By the time Rands was prepped for surgery, he needed 15 liters per minute oxygen supplementation– more than four times the amount of oxygen he was on just months earlier.

"It wasn't enough," said Rands. "My body needed oxygen bad."

Rands underwent bilateral lung transplant surgery on May 23, 2021. Craig Selzman, MD, Chief of the Division of Cardiothoracic Surgery at the University of Utah performed the surgery. He was assisted by Cardiothoracic Surgeon Hiroshi Kagawa, MD. Thoracic Surgeon John R. Stringham, MD, Surgical Director of the Lung Transplant Program provided both pre- and post-operative care for Rands.

"I had such a great team of providers taking care of me," said Rands. "Within five days after surgery, I was off oxygen completely, breathing room air."

Just as it is with every transplant patient, every member of the lung transplant team – pulmonary medicine doctors, transplant surgeons, transplant coordinators, nurses, pharmacists, social workers, registered dietitians, financial specialists, and pulmonary rehabilitation therapists – came together to care for Rands.

"There are so many people involved in the process that it really is an all-hands-on deck situation," said Stringham. "During surgery, there's a team of eight to ten people with the recipient. And another portion of the team is looking at the donor making sure the lungs are good quality, removing the lungs from the donor and then bringing the lungs to the recipient to transplant. And all of this is just in the operating room."

Although transplantation starts with the surgery, it doesn't end with surgery. For many patients, this is where the real work begins. Medication management, weekly clinic visits, and physical therapy are just a few of the post-operative hurdles to tackle.

"Being a lung transplant patient is like running an ultra-marathon," said Raman. "It's a long race, and after surgery we are just barely out of the starting line."

Rands is committed to putting in the work. Transplant patients are required to do 36 sessions of physical therapy. Rands responded so well that he finished early, after just 24 sessions.

"My legs were pretty weak, because for a long time I wasn't able to use them," said Rands. "It's going to take a bit of time to get back my strength, but I'm making progress. It's all part of staying alive."

And although there have been a few hiccups along the road to recovery, Rands' decision to stay alive remains unshaken and he is feeling better than ever.

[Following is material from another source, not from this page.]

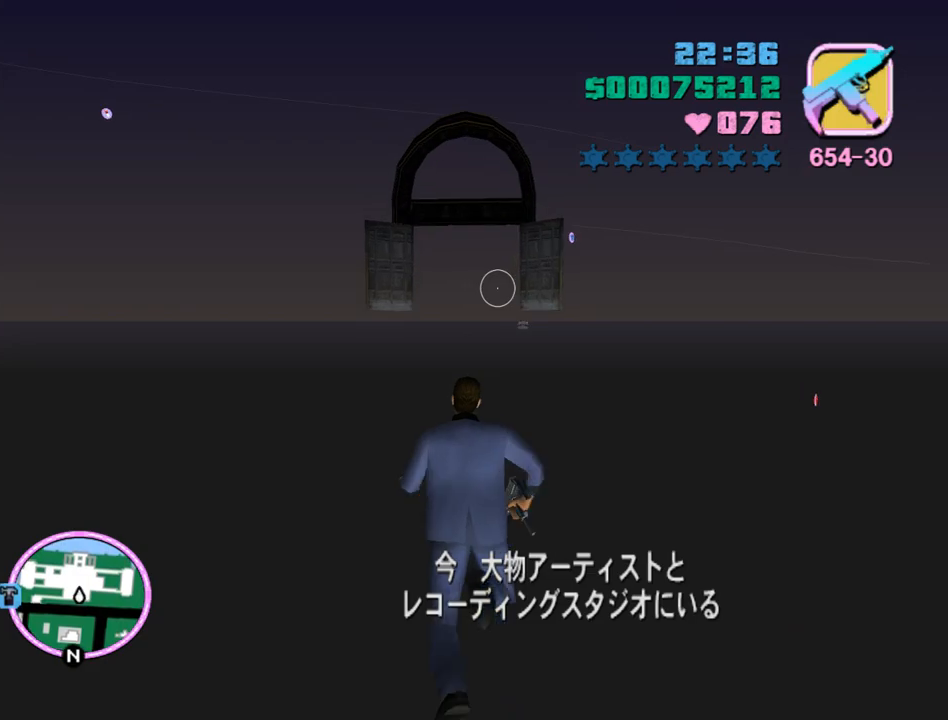
{"keys": ["space", "w"], "mouse": [], "events": [[67, "space", "up"], [133, "space", "down"], [233, "space", "up"], [333, "space", "down"], [367, "space", "up"], [467, "space", "down"]]}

"I have been given an extension of my life," he said. "I wouldn't be here if it weren't for my faith, my wife, my donor, the VA and U of U Health."

And breathing? It's never felt more natural to Rands.

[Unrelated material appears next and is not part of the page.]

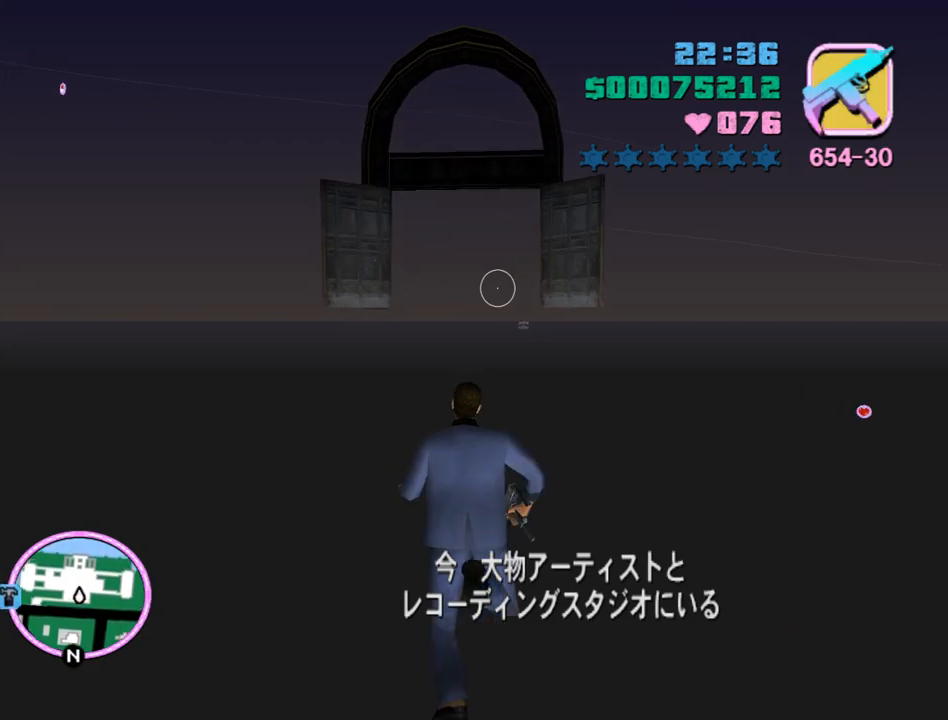
{"keys": ["space", "w"], "mouse": [], "events": [[67, "space", "up"], [167, "space", "down"], [200, "space", "up"], [300, "space", "down"], [400, "space", "up"], [500, "space", "down"]]}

"I got a whole set of lungs from another person, and I can breathe again. Now – especially lately – I take this deep, deep breath in, and even deeper in, and I don't remember ever being able to do that."

Joe Rands served in the United States Marines Corps, 9th Communications Battalion, as a Lance Corporal. He transported communications equipment while stationed at Camp Pendleton, CA, from 1981 -1984.